Tanpa diminta pun aku nggak akan bisa memberitaukannya.
Di tengah perjalanan pulang aku nggak banyak bicara dengan Aldi. Meskipun nggak ada tanda-tanda kecurigaan dari Aldi berkat tipuan sempurna Fenny, perasaan khawatir di dadaku nggak bisa disembunyikan.
Tambah lagi, aku orang yang nggak pandai berbohong. Kalau Aldi sampai bertanya apa yang terjadi di balik pintu itu, matilah aku.
Sesampainya di rumah aku ingin bersantai melepas penat. Tapi malah ada mobil hitam terparkir di depan rumahku.

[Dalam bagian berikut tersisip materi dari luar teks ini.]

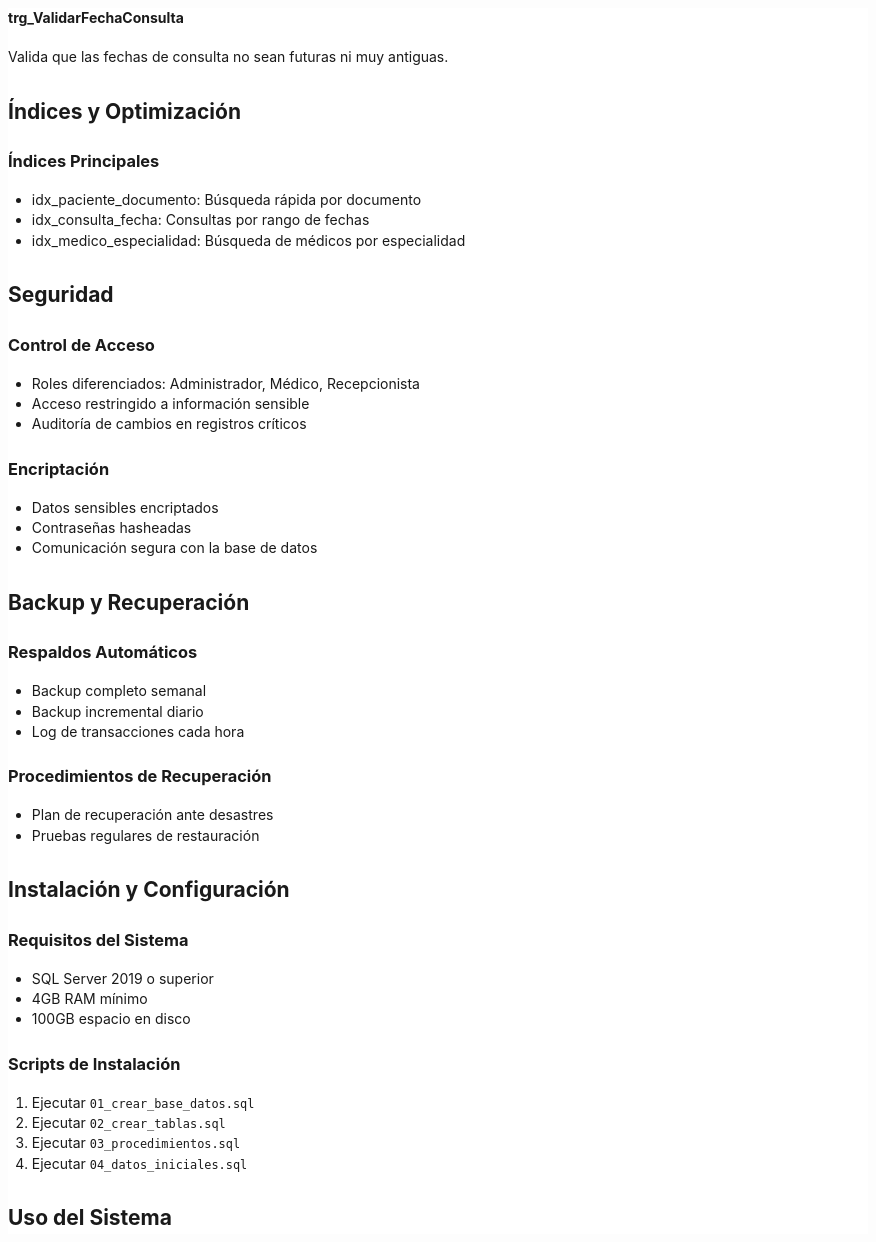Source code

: #### trg_ValidarFechaConsulta
Valida que las fechas de consulta no sean futuras ni muy antiguas.

## Índices y Optimización

### Índices Principales
- idx_paciente_documento: Búsqueda rápida por documento
- idx_consulta_fecha: Consultas por rango de fechas
- idx_medico_especialidad: Búsqueda de médicos por especialidad

## Seguridad

### Control de Acceso
- Roles diferenciados: Administrador, Médico, Recepcionista
- Acceso restringido a información sensible
- Auditoría de cambios en registros críticos

### Encriptación
- Datos sensibles encriptados
- Contraseñas hasheadas
- Comunicación segura con la base de datos

## Backup y Recuperación

### Respaldos Automáticos
- Backup completo semanal
- Backup incremental diario
- Log de transacciones cada hora

### Procedimientos de Recuperación
- Plan de recuperación ante desastres
- Pruebas regulares de restauración

## Instalación y Configuración

### Requisitos del Sistema
- SQL Server 2019 o superior
- 4GB RAM mínimo
- 100GB espacio en disco

### Scripts de Instalación
1. Ejecutar `01_crear_base_datos.sql`
2. Ejecutar `02_crear_tablas.sql`
3. Ejecutar `03_procedimientos.sql`
4. Ejecutar `04_datos_iniciales.sql`

## Uso del Sistema
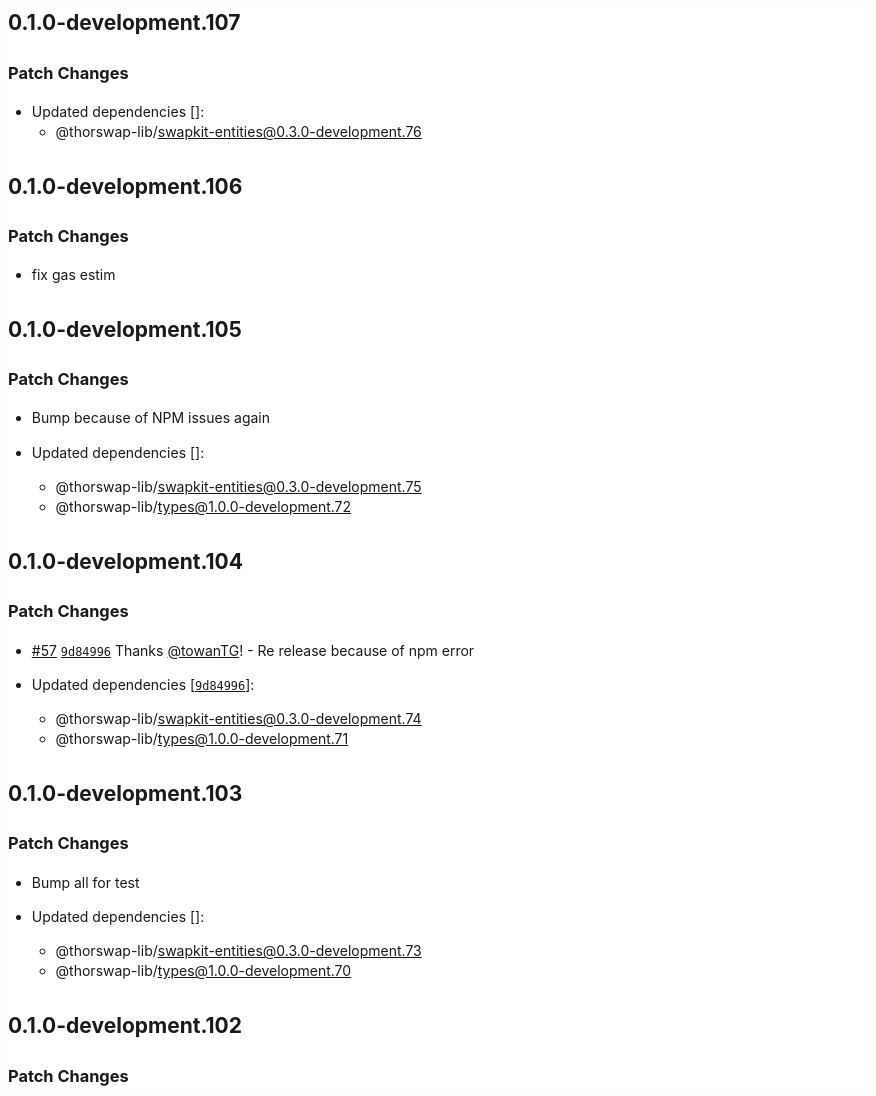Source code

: ## 0.1.0-development.107

### Patch Changes

- Updated dependencies []:
  - @thorswap-lib/swapkit-entities@0.3.0-development.76

## 0.1.0-development.106

### Patch Changes

- fix gas estim

## 0.1.0-development.105

### Patch Changes

- Bump because of NPM issues again

- Updated dependencies []:
  - @thorswap-lib/swapkit-entities@0.3.0-development.75
  - @thorswap-lib/types@1.0.0-development.72

## 0.1.0-development.104

### Patch Changes

- [#57](https://github.com/thorswap/SwapKit/pull/57) [`9d84996`](https://github.com/thorswap/SwapKit/commit/9d84996dae68cb74bd74a359eaf53f84a13c2e8d) Thanks [@towanTG](https://github.com/towanTG)! - Re release because of npm error

- Updated dependencies [[`9d84996`](https://github.com/thorswap/SwapKit/commit/9d84996dae68cb74bd74a359eaf53f84a13c2e8d)]:
  - @thorswap-lib/swapkit-entities@0.3.0-development.74
  - @thorswap-lib/types@1.0.0-development.71

## 0.1.0-development.103

### Patch Changes

- Bump all for test

- Updated dependencies []:
  - @thorswap-lib/swapkit-entities@0.3.0-development.73
  - @thorswap-lib/types@1.0.0-development.70

## 0.1.0-development.102

### Patch Changes
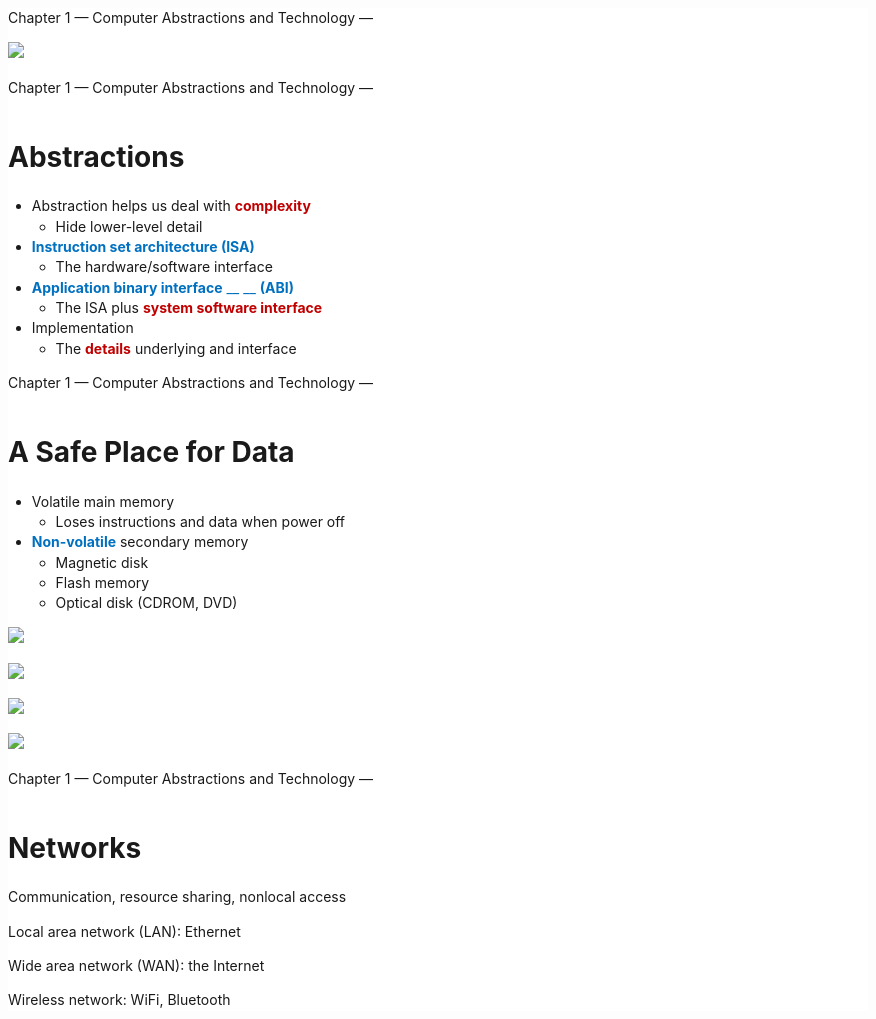 Chapter 1 — Computer Abstractions and Technology —

![](img/Chapter_01_19.jpg)

Chapter 1 — Computer Abstractions and Technology —

# Abstractions



* Abstraction helps us deal with  <span style="color:#c00000"> __complexity__ </span>
  * Hide lower\-level detail
* <span style="color:#0070c0"> __Instruction set architecture \(ISA\)__ </span>
  * The hardware/software interface
* <span style="color:#0070c0"> __Application binary interface__ </span>  <span style="color:#0070c0"> __ __ </span>  <span style="color:#0070c0"> __\(ABI\)__ </span>
  * The ISA plus  <span style="color:#c00000"> __system software interface__ </span>
* Implementation
  * The  <span style="color:#c00000"> __details__ </span>  underlying and interface


Chapter 1 — Computer Abstractions and Technology —

# A Safe Place for Data



* Volatile main memory
  * Loses instructions and data when power off
* <span style="color:#0070c0"> __Non\-volatile__ </span>  secondary memory
  * Magnetic disk
  * Flash memory
  * Optical disk \(CDROM\, DVD\)


![](img/Chapter_01_20.png)

![](img/Chapter_01_21.jpg)

![](img/Chapter_01_22.jpg)

![](img/Chapter_01_23.jpg)

Chapter 1 — Computer Abstractions and Technology —

# Networks

Communication\, resource sharing\, nonlocal access

Local area network \(LAN\): Ethernet

Wide area network \(WAN\): the Internet

Wireless network: WiFi\, Bluetooth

Ah. Moodku sedang rusak.. Kenapa harus di saat begini?
Seseoang keluar dari dalam rumah. Itu adalah Tiara dan Cynthia. Dilihat dari bajunya yang rapi, mereka seperti ingin pergi pergi.
“Kalian berdua mau kemana?” tanyaku.
“Mau jalan-jalan, Kak! Tiara diajak Kak Cynthia jalan-jalan,” jawab Tiara.
Aku ingin melarang tapi mengingat perjanjian kemarin, aku jadi nggak bisa apa-apa.
“Udah makan belum kamu? Jangan keluar kalo balum makan,” kataku.
“Aku akan beliin makan buat Tiara di luar, Cecurut. Kamu nggak usah khawatir,” kata Cynthia.
“Aku dibeliin juga nggak, Mak Lampir?”
“Hah? Kenapa aku harus beliin kamu juga?” Cynthia nampak tak senang.
“Ya… karena aku kakaknya Tiara!”
“Huh, Kamu itu cecurut! Cecurut cari makan sendiri di got sana! Ayo kita pergi Tiara.”
“Oki doki, Kak!”
Setelah bilang begitu, dua anak perempuan itu berjalan melewatiku lalu membuka pintu mobil.
Sialan. Kenapa Tiara nggak berpihak padaku? Si Mak Lampir itu pasti udah mencuci otak Tiara buat menurutinya.
Memikirkan itu membuat aku jadi merasa adikku sudah direbut. Aku jadi khawatir akan kehilangan adikku.
Dan kalau kuingat kejadian di balik pintu rumah Fenny tadi, kejadian yang membuat ada rasa aneh di bibirku yang nggak kunjung hilang hingga sekarang ini sampai diketahui Aldi, aku juga bisa kehilangan sahabatku.
Haaaaaaaaaaaaaaaaaaaaaaaaaaaaaaaaaaaaaaaaaaaaaaaaaaaaaaaaaaaaaaaaaaaaaaaaaaaaaaaaaaaaaaaaaaaaaaaaaaaaaaaaaaaaaaaaaaaaaaaaaaaaaaaaaaaaaaaaaaaaaaaaaaaaaaaaaaaaaaaaaaaaaaaaaaaaaaaaaaaaaaaaaaaaaaaaaaaaaaaaaaaaaaaaaaaaaaaaaaaaaaaaaaaaaaa
Kenapa ini harus terjadi padaku?! Apa salahku?!
Oh dewi kesialan, bisakah kau berhenti mencintaiku?